= Living Clean =

Living Clean is a Canadian television program, and Canada's only live interactive weekly talk show designed to assist individuals suffering with addiction and/or mental illnesses. According to the show's website,
it "reaches out and offers up choices and encouragement to the addict and their families through sharing our experience, strength and hope."

==Host Glenn Allan==
Living Clean host and executive producer Glenn Allan is a recovering alcoholic and cocaine addict. With assistance from medical experts, counselors, law enforcement personnel and other professionals, he interacts with viewers to identify problems, locate additional information resources, and refer those in need to agencies that can provide additional services and care.
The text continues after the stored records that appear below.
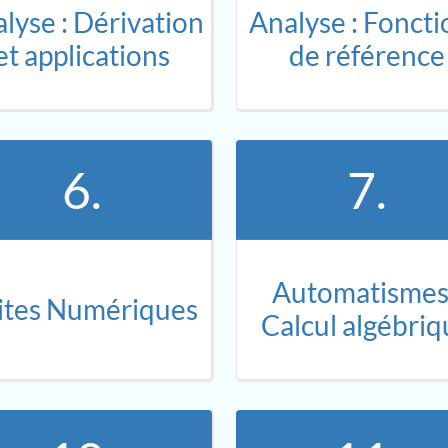
lyse : Dérivation
Analyse : Foncti
et applications
de référence
6.
7.
Automatismes 
ites Numériques
Calcul algébriq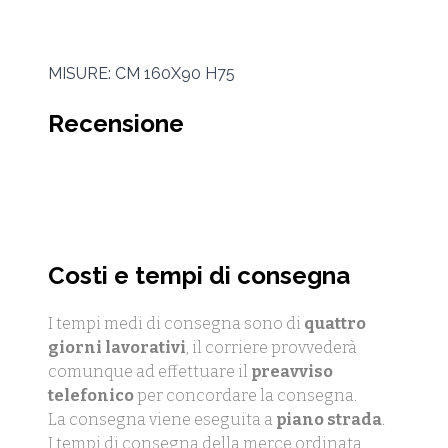
MISURE: CM 160X90 H75
Recensione
Costi e tempi di consegna
I tempi medi di consegna sono di
quattro
giorni lavorativi
, il corriere provvederà
comunque ad effettuare il
preavviso
telefonico
per concordare la consegna.
La consegna viene eseguita a
piano strada
.
I tempi di consegna della merce ordinata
Since 2001, Glenn has been making a powerful and positive impact with a presentation titled, Giving Kids A Chance. He appears at schools, community centers, and other venues where young people congregate, and uses his own story of personal trauma and transformation to offer hope. His direct and honest approach puts kids and teens at ease and allows them the opportunity to open up and seek assistance.

==Show Format==
Living Clean is aired live. Glenn is frequently joined by a special co-host who is also a trauma survivor or recovering alcoholic or addict. Viewers can call in, share their stories, and receive support and feedback from Glenn and that week's co-host.

==Show Times==
Living Clean airs Sunday evenings from 11:30 p.m. until 12:30 a.m., on CTS TV (Ontario). It is also available on Bell ExpressVu Channel 651 and Star Choice- Channel 355

In 2015, it was announced that after a 5-year run Living Clean has gone off the air.